Suck it up and drive on cupcake

I'm emotionally and physically tired today...might as well throw mentally in there as well.  There are so many things in motion and I feel like if I had one more arm, I might be able to juggle them all...so far no such luck.  I'm frustrated with the fact that my husband interviewed for a job over a month ago and we still haven't heard back from them-in fact when he called to inquire about whether the job had been filled, they indicated that the process was moving slower than anticipated and no choice had been made. He would be fantastic in this role, it's a great environment for him, and the money he would save on the shorter commute would be fantastic...It would also mean that he would get home before 7pm every night and could help me out with the evening routine of cooking a myriad of different dinners, giving baths, and cleaning up...Come on karma, time for the good stuff to roll around.

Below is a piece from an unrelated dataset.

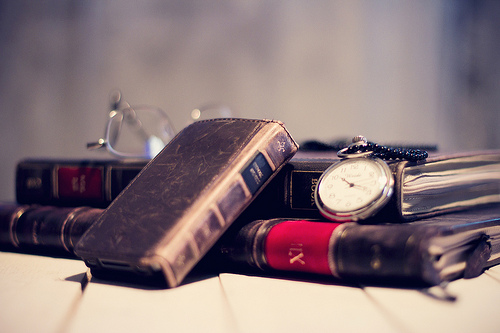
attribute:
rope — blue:
[351, 137, 429, 168]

Speaking of my husband, he's been sick for the past month with one thing or another..."flu like symptoms" that come and go, kidney stones, etc etc etc...So his weekends have been spent sleeping and laying around on the couch in his sweatshirt drinking tea and eating soup.  I've been running around like a mad women trying to get the house up to "somewhat" presentable status, which means bare minimum basic cleaning.  I'm tired.  I want to shout out that the world doesn't stop when you're sick, especially when you're a parent. Maybe I'm wrong though, maybe it doesn't stop for moms because we are expected to suck-it-up-and-drive-on-cupcake and just get'er done..Is it a gender thing or am I just too chicken shit to open my mouth and say "hey, this is fucking retarded and unfair" ? Sigh. I'm grumpy today.